● **GIVEN DATA**

^^^^^^^^

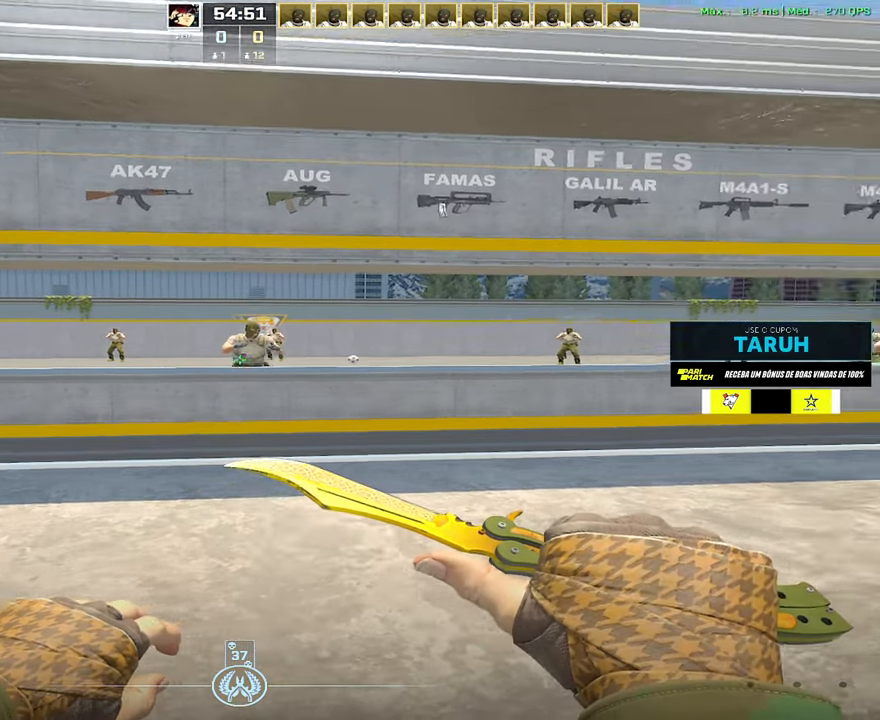
{"keys": ["d"], "mouse": [], "events": [[351, "d", "down"]]}
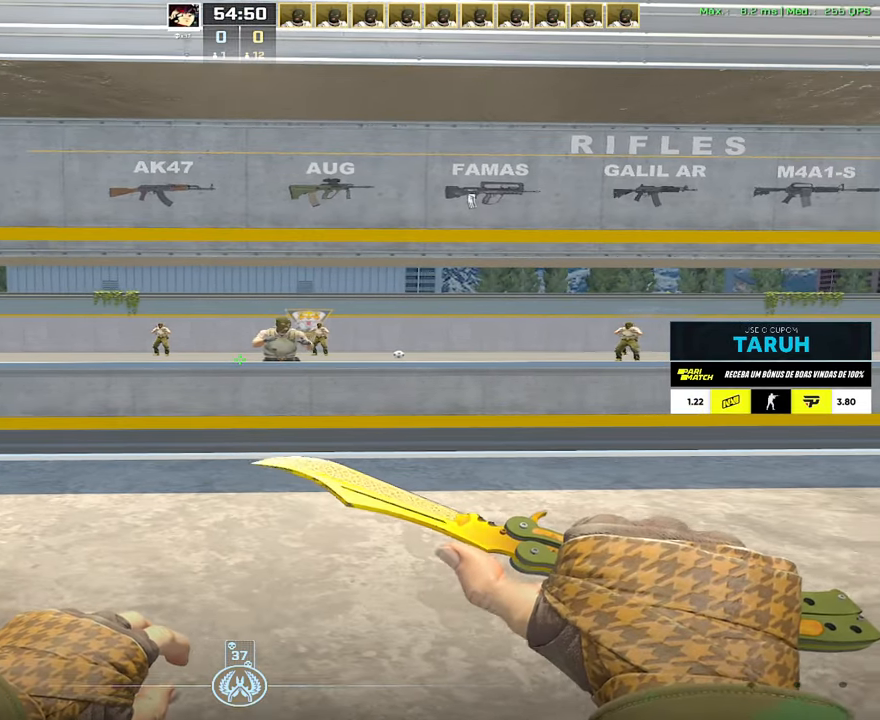
{"keys": ["d"], "mouse": [], "events": []}
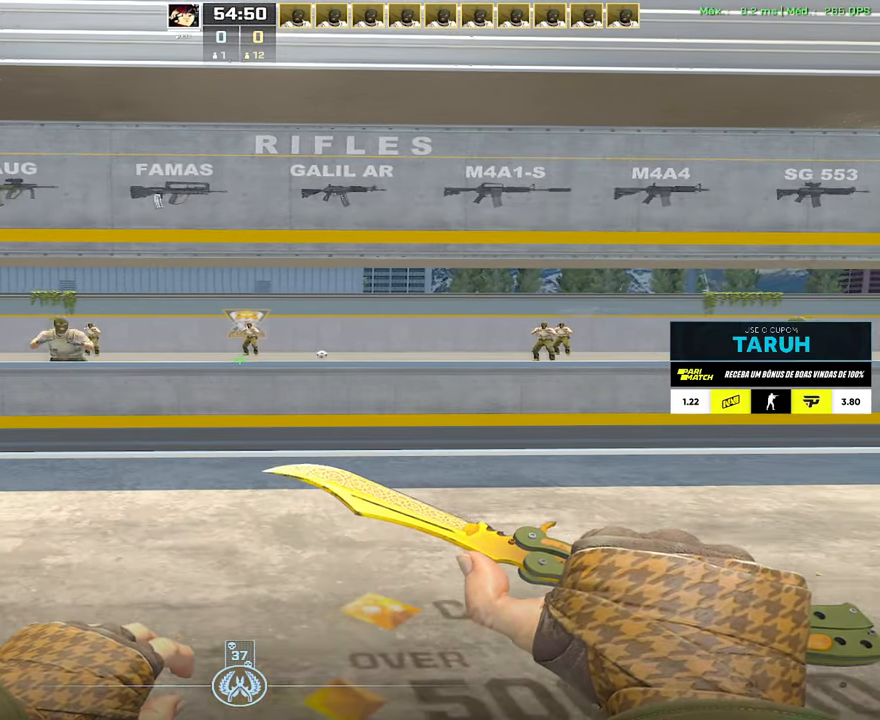
{"keys": ["d"], "mouse": [], "events": []}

^^^^^^^^

● **TASK DETAILS**
When you restate the listing above, give each line word for word but leave out every image.

● **WRITTEN ANSWER**
{"keys": ["d"], "mouse": [], "events": [[351, "d", "down"]]}
{"keys": ["d"], "mouse": [], "events": []}
{"keys": ["d"], "mouse": [], "events": []}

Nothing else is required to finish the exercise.